Aim of the task.
Please copy the text lines of every row below word for word, leaving the pictures out of your answer.

□ □ □ □ □ □ □

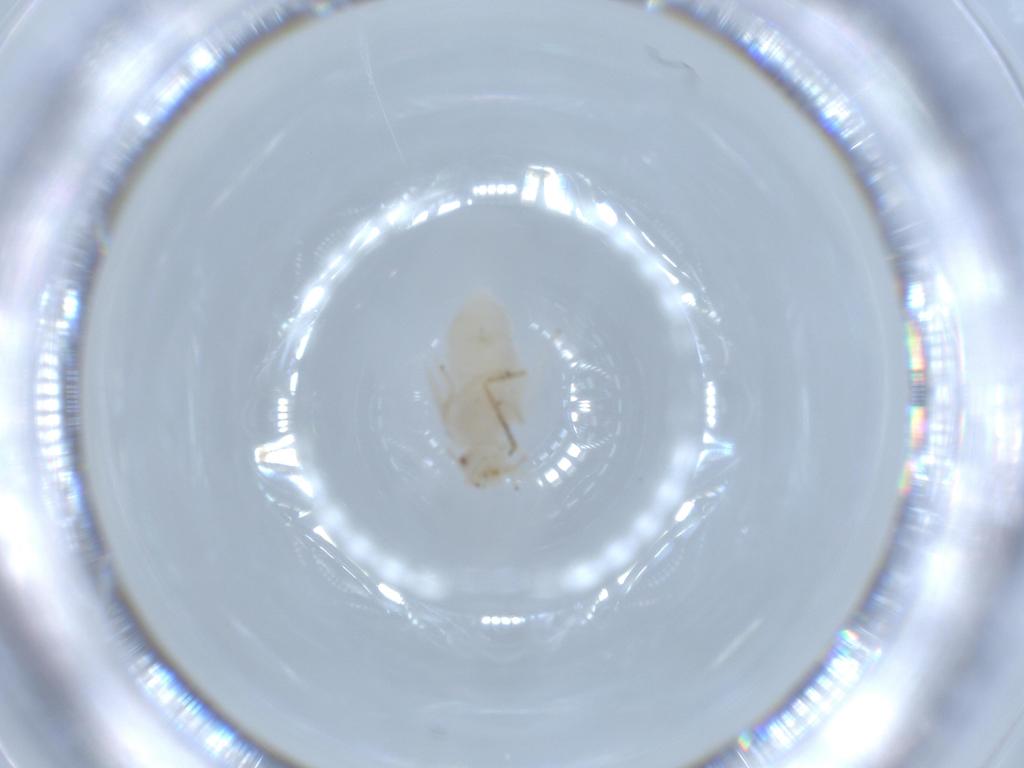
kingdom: Animalia
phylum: Arthropoda
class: Insecta
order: Psocodea
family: Caeciliusidae
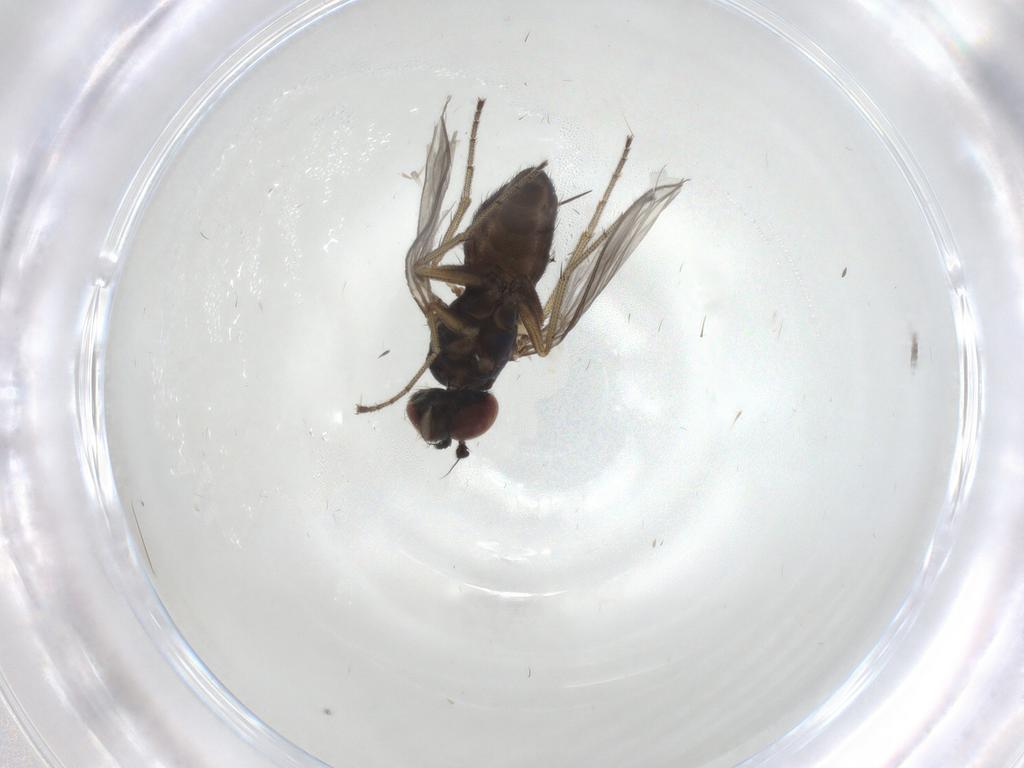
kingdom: Animalia
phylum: Arthropoda
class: Insecta
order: Diptera
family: Dolichopodidae
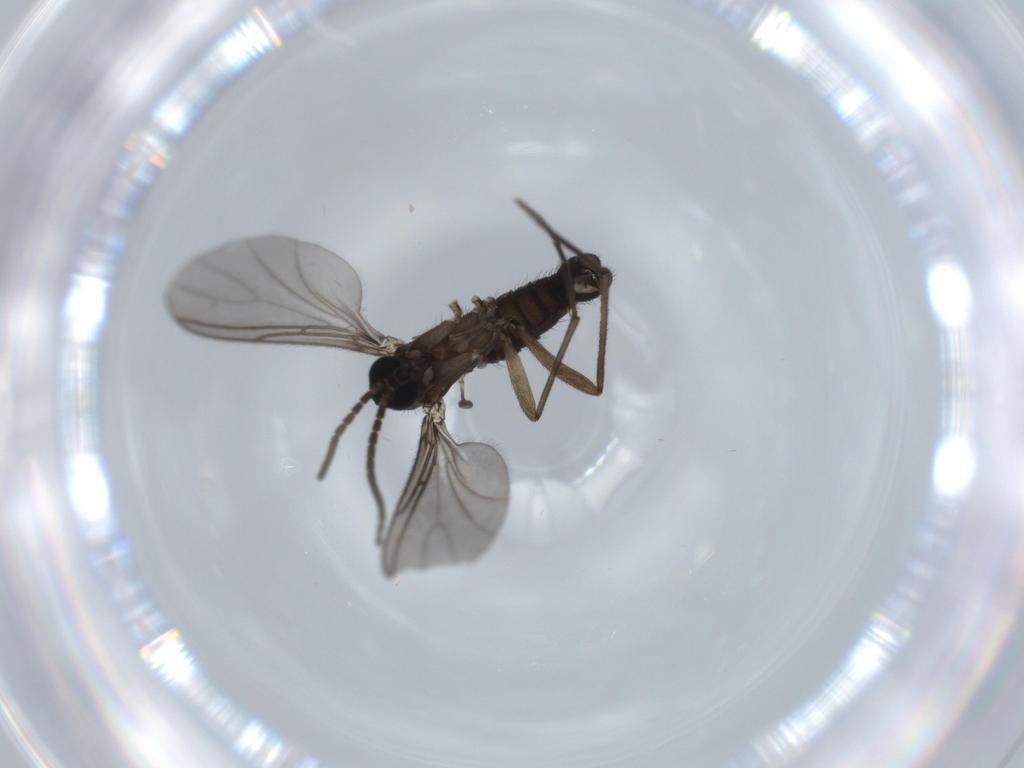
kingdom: Animalia
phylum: Arthropoda
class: Insecta
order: Diptera
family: Sciaridae
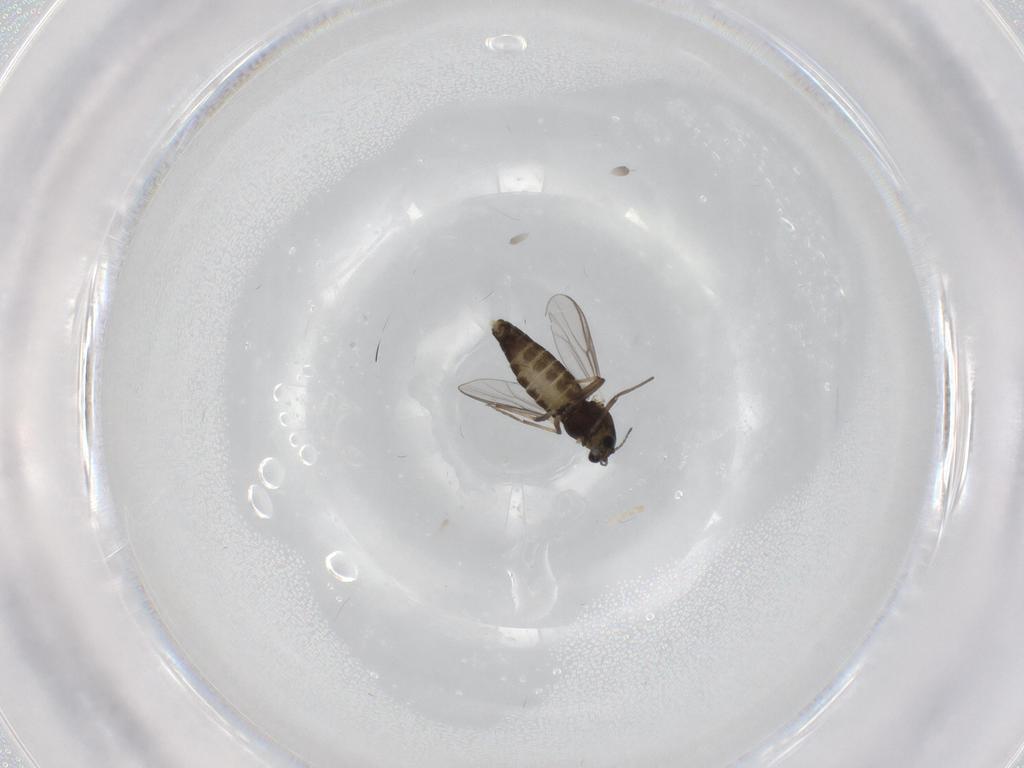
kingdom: Animalia
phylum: Arthropoda
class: Insecta
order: Diptera
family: Chironomidae
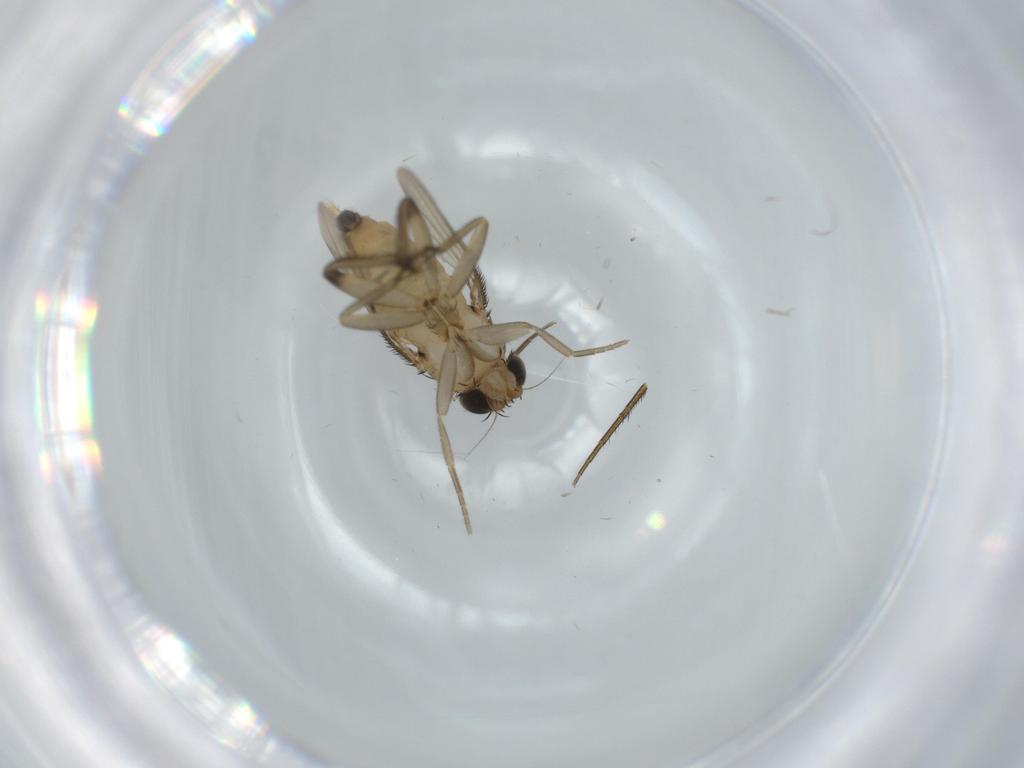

□ □ □ □ □ □ □

Task answer.
kingdom: Animalia
phylum: Arthropoda
class: Insecta
order: Psocodea
family: Caeciliusidae
kingdom: Animalia
phylum: Arthropoda
class: Insecta
order: Diptera
family: Dolichopodidae
kingdom: Animalia
phylum: Arthropoda
class: Insecta
order: Diptera
family: Sciaridae
kingdom: Animalia
phylum: Arthropoda
class: Insecta
order: Diptera
family: Chironomidae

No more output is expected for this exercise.